The passage of time has changed little. America’s culture of narcissism is saturated with the excesses of uninhibited sex, which is why I have such sympathy for the five Orthodox undergrads at Yale who have asked to be excused from the requirement to spend their first two years in co-ed dorms. Whether living on single-sex or co-ed floors, they would constantly be exposed to the unseemly reality of common bathrooms. To insist on a little more privacy is neither illiberal nor anti-social. Most American universities, with their lax dorm policies, not only have withdrawn from their customary role of standing in loco parentis but come pretty close to facilitating casual sex.

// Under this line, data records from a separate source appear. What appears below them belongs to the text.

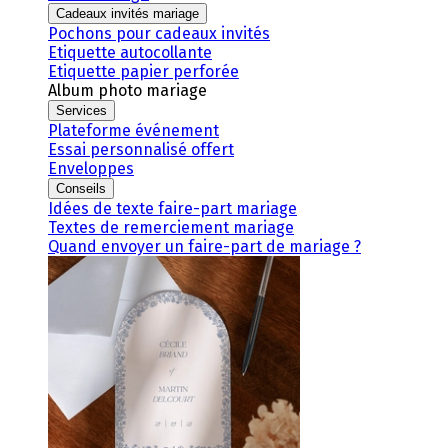
Cadeaux invités mariage
Pochons pour cadeaux invités
Etiquette autocollante
Etiquette papier perforée
Album photo mariage
Services
Plateforme événement
Essai personnalisé offert
Enveloppes
Conseils
Idées de texte faire-part mariage
Textes de remerciement mariage
Quand envoyer un faire-part de mariage ?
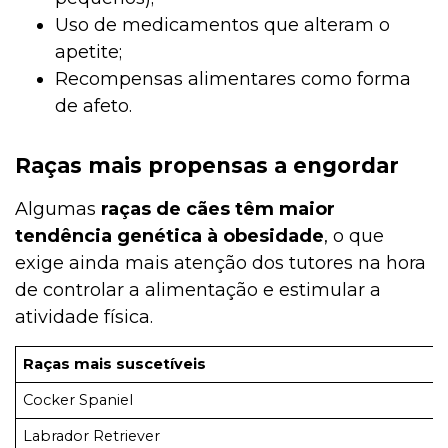
Uso de medicamentos que alteram o
apetite;
Recompensas alimentares como forma
de afeto.
Raças mais propensas a engordar
Algumas
raças de cães têm maior
tendência genética à obesidade
, o que
exige ainda mais atenção dos tutores na hora
de controlar a alimentação e estimular a
atividade física.
Raças mais suscetíveis
Cocker Spaniel
Labrador Retriever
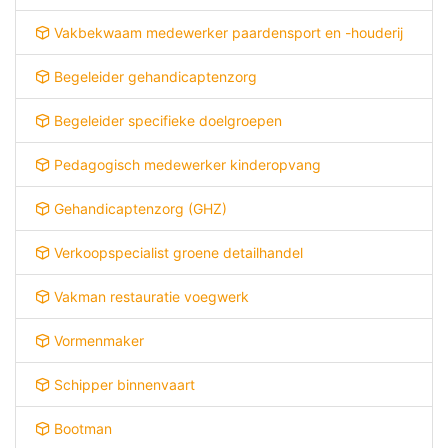
Vakbekwaam medewerker paardensport en -houderij
Begeleider gehandicaptenzorg
Begeleider specifieke doelgroepen
Pedagogisch medewerker kinderopvang
Gehandicaptenzorg (GHZ)
Verkoopspecialist groene detailhandel
Vakman restauratie voegwerk
Vormenmaker
Schipper binnenvaart
Bootman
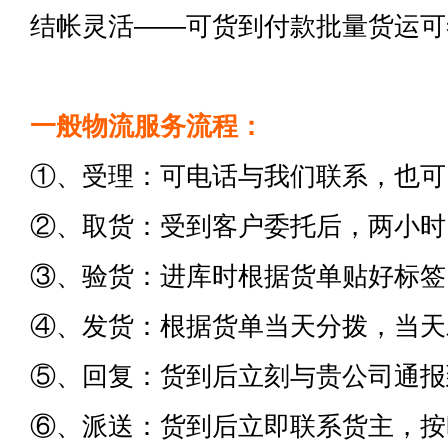
结帐灵活——可货到付款批量货运可
一般物流服务流程：
①、受理：可电话与我们联系，也可
②、取货：受到客户委托后，两小时
③、验货：进库时根据货单贴好标签
④、发货：根据货单当天分拨，当天
⑤、回复：货到后立刻与贵公司通报
⑥、派送：货到后立即联系货主，按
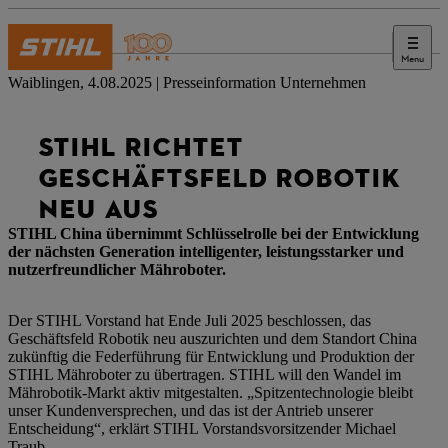
Menu
Presse
Waiblingen, 4.08.2025 | Presseinformation Unternehmen
STIHL RICHTET
GESCHÄFTSFELD ROBOTIK
NEU AUS
STIHL China übernimmt Schlüsselrolle bei der Entwicklung
der nächsten Generation intelligenter, leistungsstarker und
nutzerfreundlicher Mähroboter.
Der STIHL Vorstand hat Ende Juli 2025 beschlossen, das
Geschäftsfeld Robotik neu auszurichten und dem Standort China
zukünftig die Federführung für Entwicklung und Produktion der
STIHL Mähroboter zu übertragen. STIHL will den Wandel im
Mährobotik-Markt aktiv mitgestalten. „Spitzentechnologie bleibt
unser Kundenversprechen, und das ist der Antrieb unserer
Entscheidung“, erklärt STIHL Vorstandsvorsitzender Michael
Traub.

The essence of a college education is to free the mind, not the body. These youngsters hail from homes where modesty, fidelity and abstinence are lived values. That a university should erode these values by compelling its students to live in a setting with few boundaries governed by peer pressure is, to my mind, the antithesis of a liberal arts education. The reason there is so much infidelity after marriage in America is because there is so much promiscuity before it.
Shamefully, Yale has already let slip that the issue is primarily one of money. Pay the housing fees and you can live anywhere. If you want to be moral, it will cost you twice as much, a lesson hardly designed to advance the character formation of Yale students.
The contribution of Judaism has been precisely to link the life of the mind to a moral matrix of instinct renunciation, caught eloquently in the term “ethical monotheism.” To sever one from the other – mind from morality – is to return us to the inferior state of Canaanites.